TEXTO DADO
..............................

17.1.11

[Viajes] Buenos Aires - Belem y vuelta: Semana 1 - Bs As - San Martín (Perú)

Mientras en el camino de la política peruana Mercedes Araoz causa conmoción al renunciar a la candidatura del APRA a la presidencia, el andaryego hace aquello que mejor le sale: andar.

Sin problemas en la salida de Buenos Aires y la llegada a Lima vía Santiago. En el primer destino, la ciudad de los reyes luce en buenas condiciones: limpia, ordenada y con metrobus fresquecito. Como si algo se estuviera urdiendo en los pasillos de la política (una elección?). Las municipalidades gastan más en arreglar sus parques y sus calles, pero el tema educativo y/o el orden en general sigue siendo más o menos el mismo. Hay cosas que no cambian en una campaña.



En Lima veo a la gente estimada y querida; como lo delicioso del mar, de la tierra -qué mangos!-; bebo pisco, cusqueña, visito "el Juanito" y me entero que algunos se han ido de la ciudad y otros del mundo. Nada es para siempre. Lima siempre es lida de un lado y fea del otro; perfume de magnolias y olor de ciudad poco cuidada.

Salgo de Lima después de 5 días de buenas charlas, buenas comidas, viejos recuerdos. Planes, sí, algunos planes que no terminan de cuajar, pero que parecen mostrar que hay posibilidades detrás de lo que parece ser sólo una ciudad, un país, una zona, sin más posibilidades económicoas. Todo es cosa de buscar y eso haré.

..............................

MATERIAL PROPORCIONADO
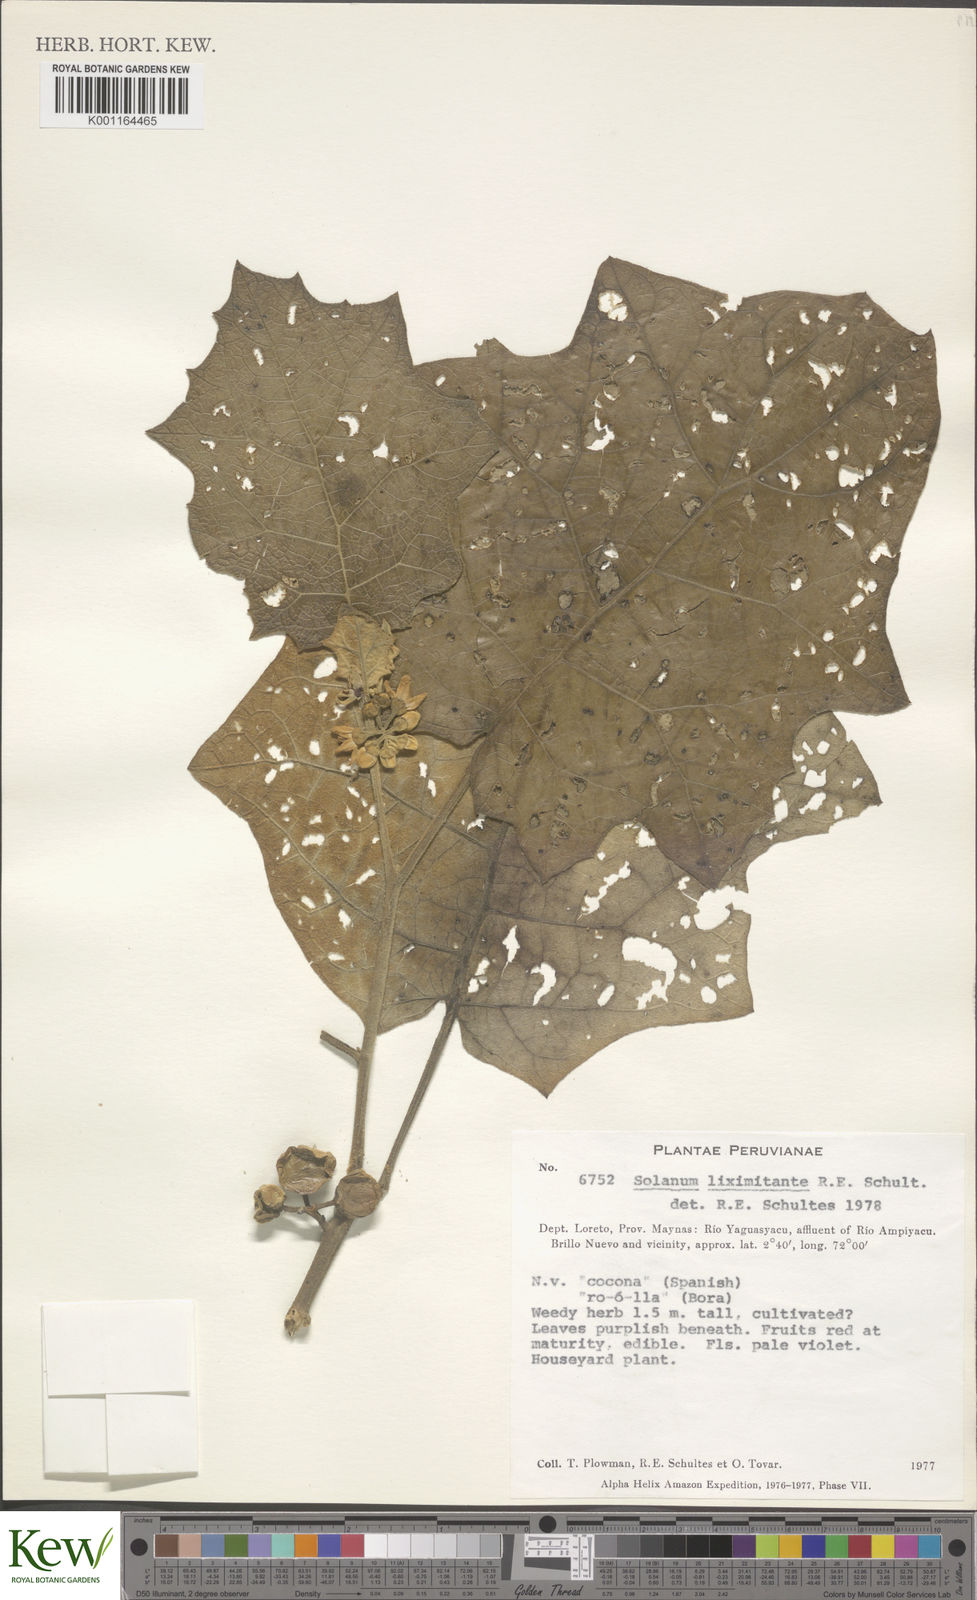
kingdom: Plantae
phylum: Tracheophyta
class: Magnoliopsida
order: Solanales
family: Solanaceae
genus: Solanum
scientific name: Solanum stramonifolium
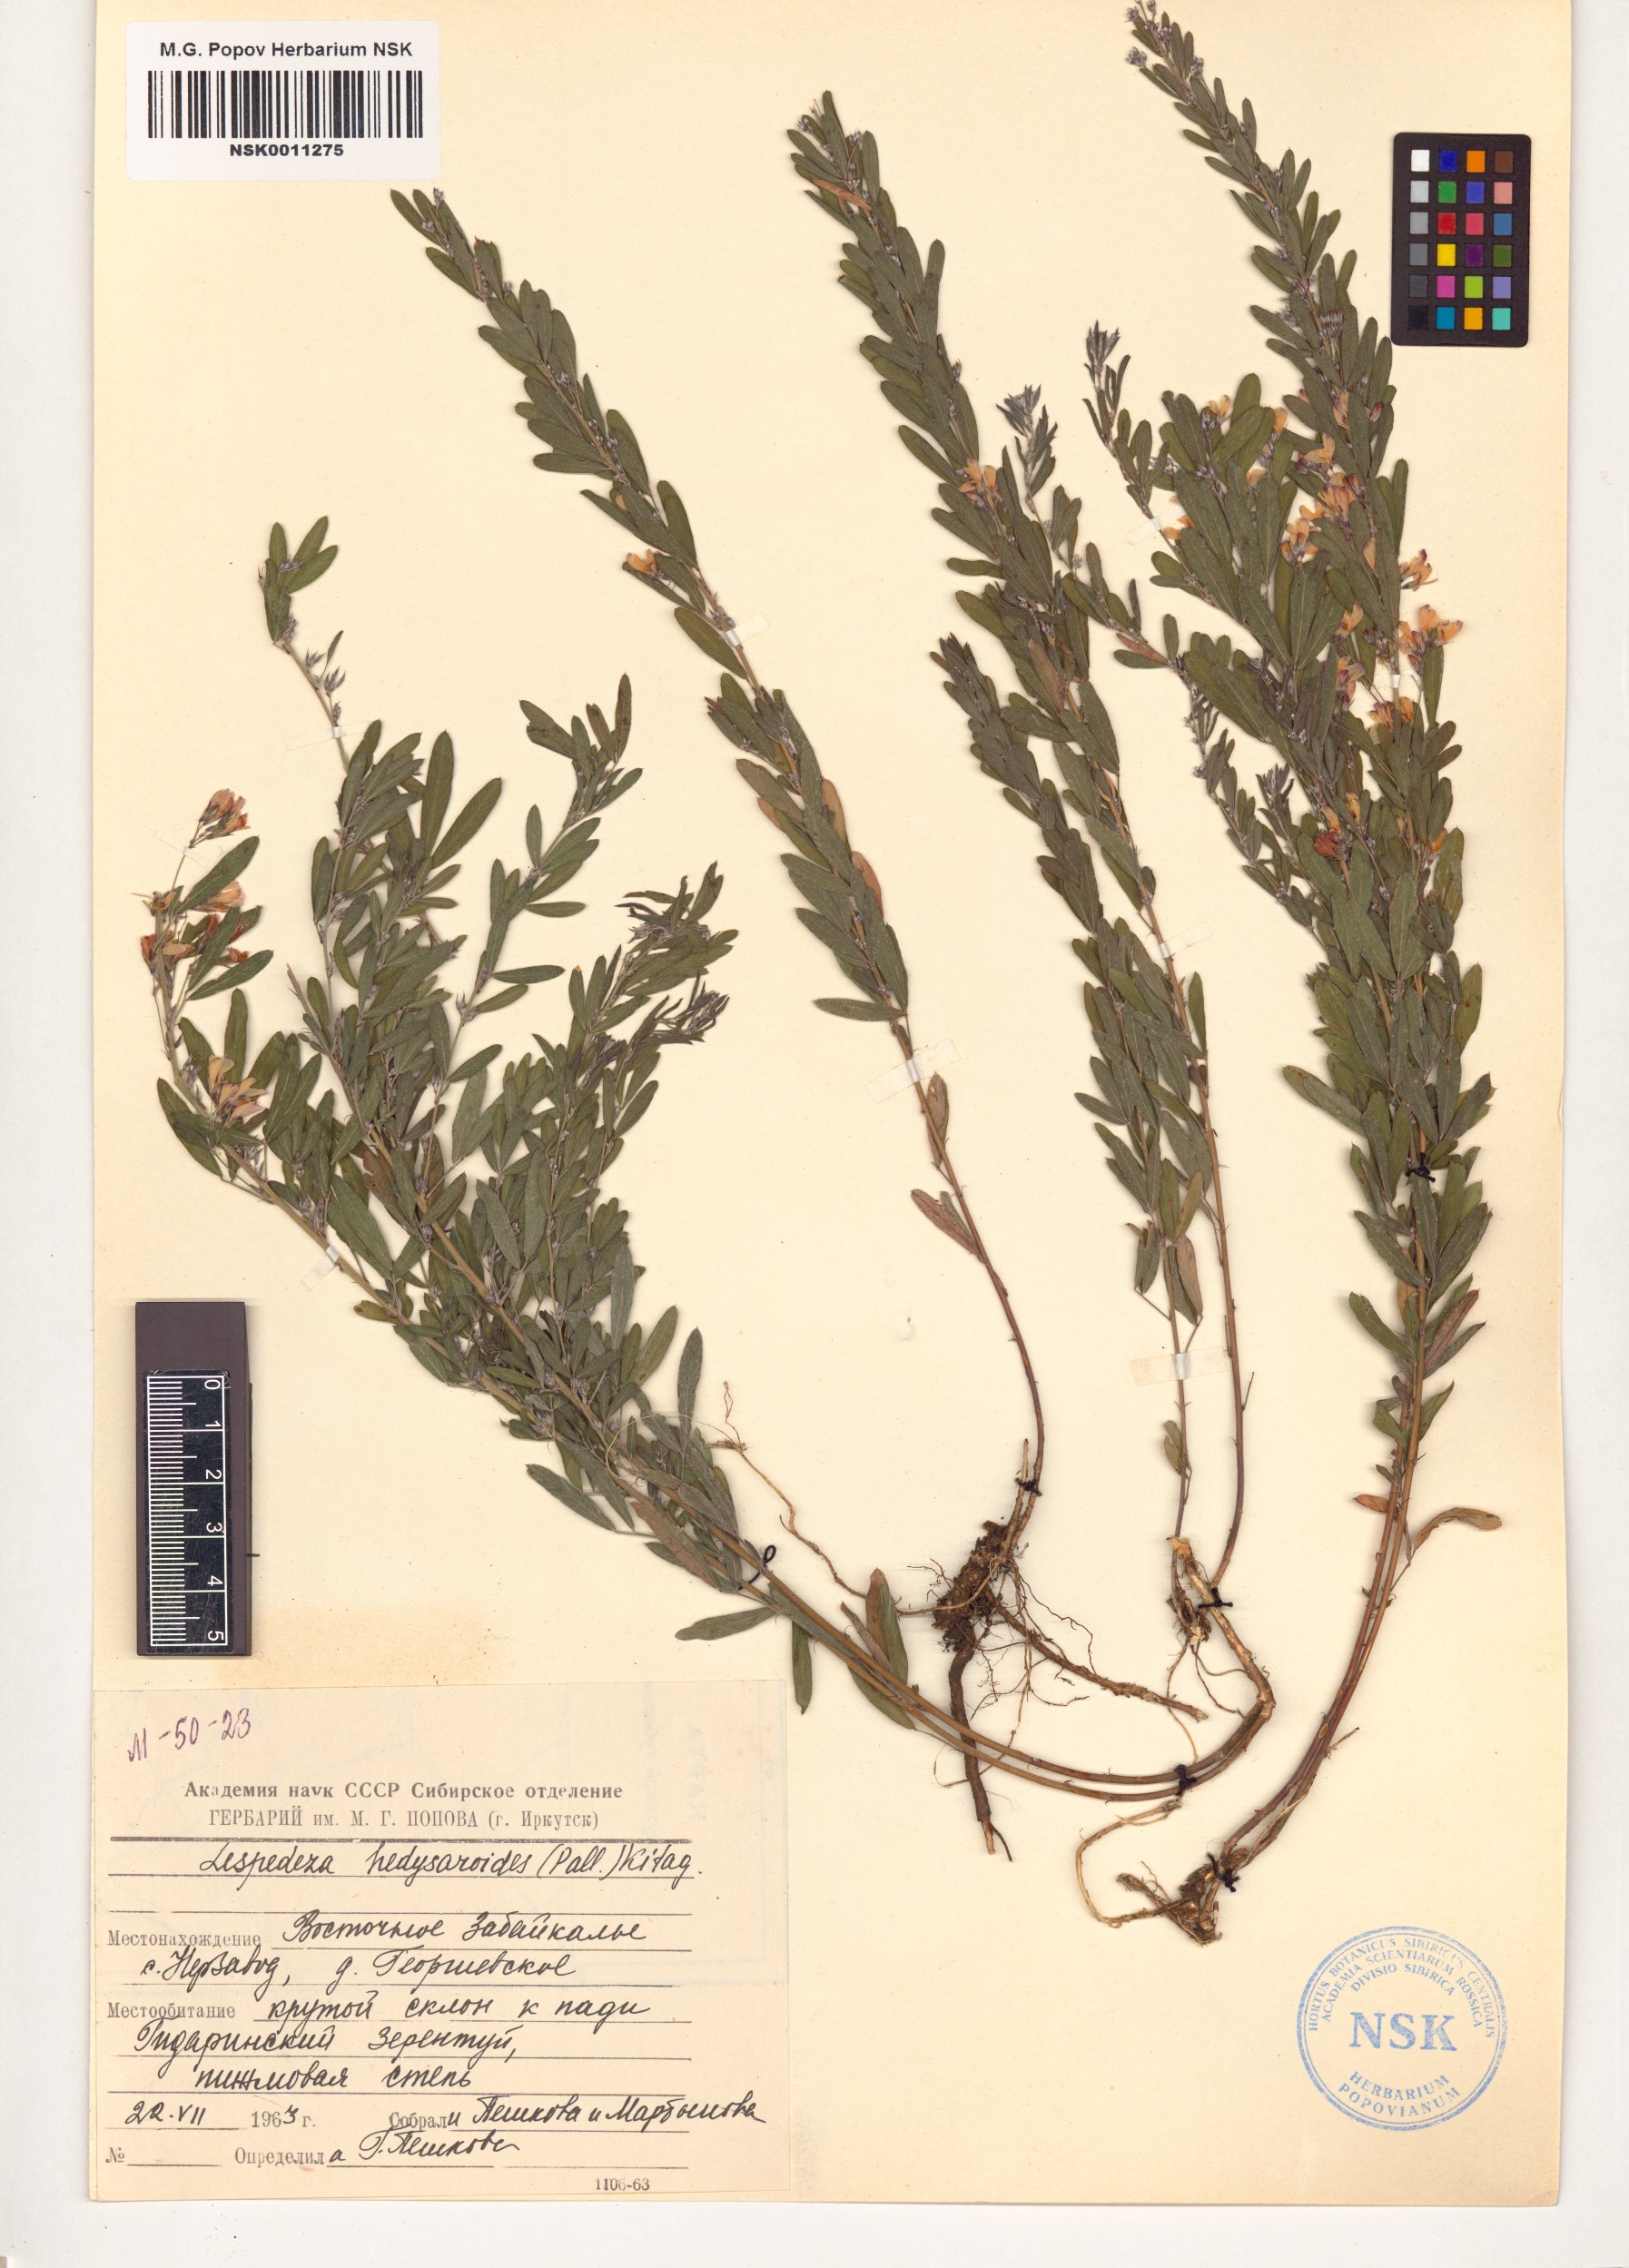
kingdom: Plantae
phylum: Tracheophyta
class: Magnoliopsida
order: Fabales
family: Fabaceae
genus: Lespedeza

..............................

En el relato de viaje, ¿vía qué ciudad se llega de Buenos Aires a Lima? Las líneas son un material aparte, sin relación con el texto.

Vía Santiago.